I have a custom ParDo function which gets data from an api and yields a pandas dataframe after every hit.
I perform some data manipulation and in the end i want to combine all those dataframes or pcollections into 1 before i write them to disk as a csv file.
Below is a basic representation of how my code works:
class GetData(beam.DoFn):
def __init__(self, hits):
self.no_of_hits = hits
def process(self, url):
for i in range(no_of_hits):
json = requests.get(url+no_of_hits)
df = pd.json_normalize(json)
yield df
with beam.Pipeline() as pipeline:
data = (pipeline
| "url to start the pipeline" >> beam.Create([url])

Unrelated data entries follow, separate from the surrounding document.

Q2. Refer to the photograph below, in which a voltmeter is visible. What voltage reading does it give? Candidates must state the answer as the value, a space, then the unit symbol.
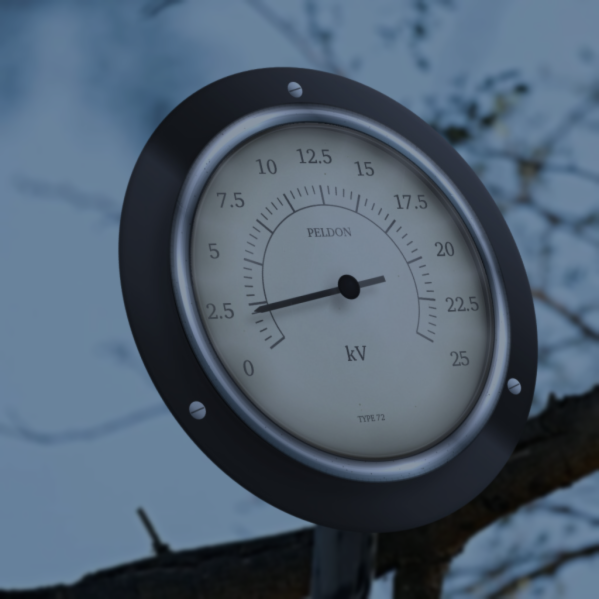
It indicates 2 kV
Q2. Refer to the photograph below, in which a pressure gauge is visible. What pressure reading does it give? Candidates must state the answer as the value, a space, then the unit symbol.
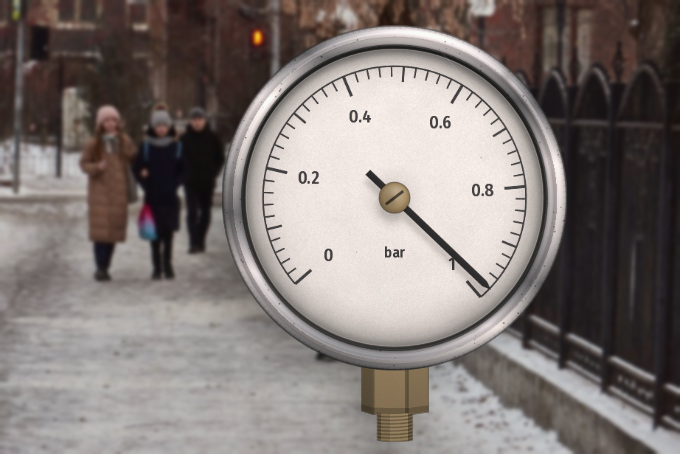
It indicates 0.98 bar
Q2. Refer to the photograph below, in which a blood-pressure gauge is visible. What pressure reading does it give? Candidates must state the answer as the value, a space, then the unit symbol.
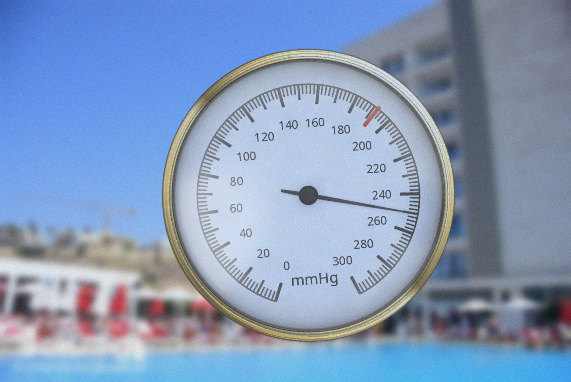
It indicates 250 mmHg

| "get data from api" >> beam.ParDo(GetData(hits)))
wrangled = (... some basic manipulation to each dataframe)
combine = ???
But i am new to apache beam so, i don't understand how i can do it.

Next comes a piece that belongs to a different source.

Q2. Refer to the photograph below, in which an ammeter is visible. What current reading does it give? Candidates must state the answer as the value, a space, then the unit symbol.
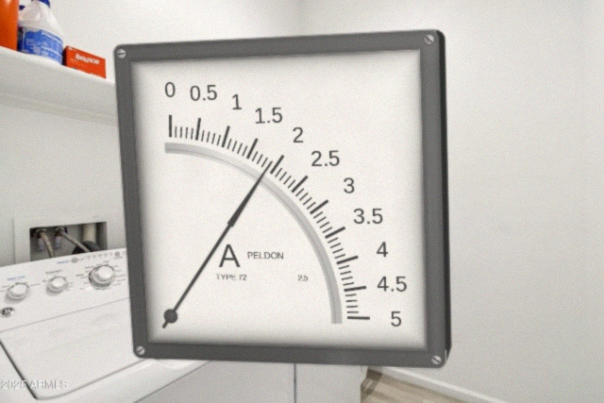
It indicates 1.9 A
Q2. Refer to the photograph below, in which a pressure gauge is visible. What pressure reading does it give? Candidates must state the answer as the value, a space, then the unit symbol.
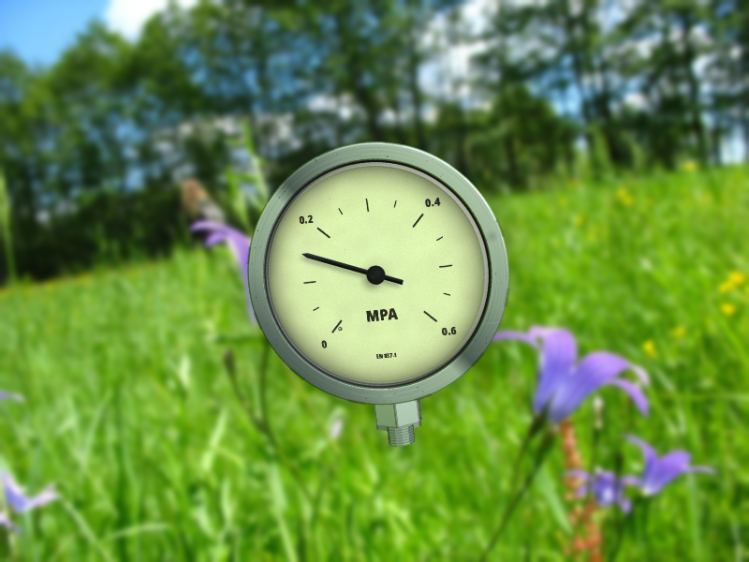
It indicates 0.15 MPa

I have tried to use beam.Flatten() but it takes an iterable as an input.
The Pcollection is not schema'd and not a deferred beam dataframe
Thank you, any help is appreciated
Update: It was not a good idea to go with pandas for this, as @XQHu pointed out it is not scalable.
I am using just python for now and might use beam dataframe if possible.
There is no straightforward step to create a beam dataframe as easy as you can in pandas for now (loading data through files creates a beam dataframe) might need some workaround for it.
Beam dataframe can utilize distributed processing.